Not to belabour the point, but I am still and always grateful for my friends. I've only hung out with Piotr three times, really, but two of those times involved at least five people in a shower (not that he swings my way, would you believe five or six people in a shower covered with chocolate or olive oil wouldn't end up being particularly intensely sexual?) and we're definitely kindred on a pretty deep level-- he's one of the first people I've shared the ability to talk about spiritual stuff with. Anthony and harem are just awesome to be around, a refreshing combination of level-headed and practical about their well-executed revelry. Rowan and I understand each other. Nick makes me feel very cared-for, and he's constantly upbeat-- I mean, who doesn't feel cared-for with a two-hour back massage? Bob has magically become an old and valued friend, and he makes me happy-- we've spent a lot of time together and I love that familiarity between us. We can communicate a lot without saying it or even thinking about it, and the message conveyed is caring and reassuring.

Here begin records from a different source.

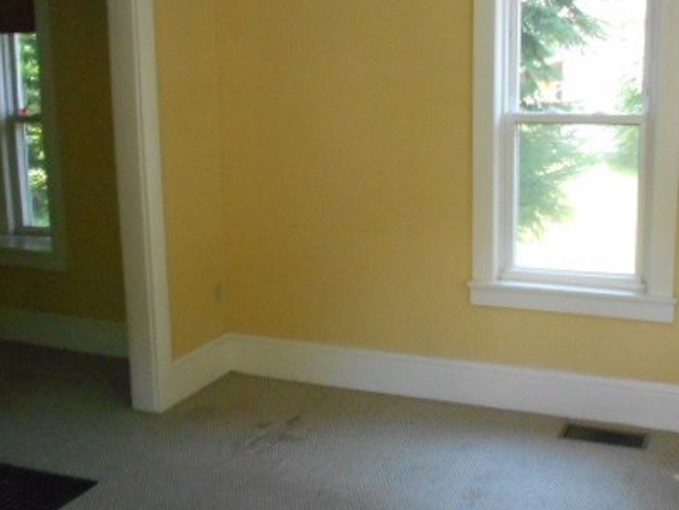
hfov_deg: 44.3
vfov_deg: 34.3
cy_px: 232
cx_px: 439
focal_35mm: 42
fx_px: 824
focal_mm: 4.6
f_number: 3.2
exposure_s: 1/125
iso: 800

And Angus and I, when we're hanging out and he's helping me clean my house and I'm helping him primp for the masquerade and he's doing likewise for me and I'm burnt out and he's wrries and self-destructive-- Angus and I are a good team. We're not good for each other in the sense of encouraging each other to eat the right things all the time, or to be totally responsible, but we stick together when it counts and we even stick together when it doesn't, just for the hell of it. He's 100% there for me, and that remains a novel feeling for me. I mean, fuck it, who else is gonna give up most of their sleep and half their masquerade prep time to help me clean my house? And who else is going to put up with my constant chaos-generated insecurity? And who else is gonna eat what I make for them all the time, and deal with my erratic but strong need to mother-hen, and return it just when I need it?

But enough about that.

Now I have time to do the roommate hunt properly. But first, I sleep. Tomorrow, the salon.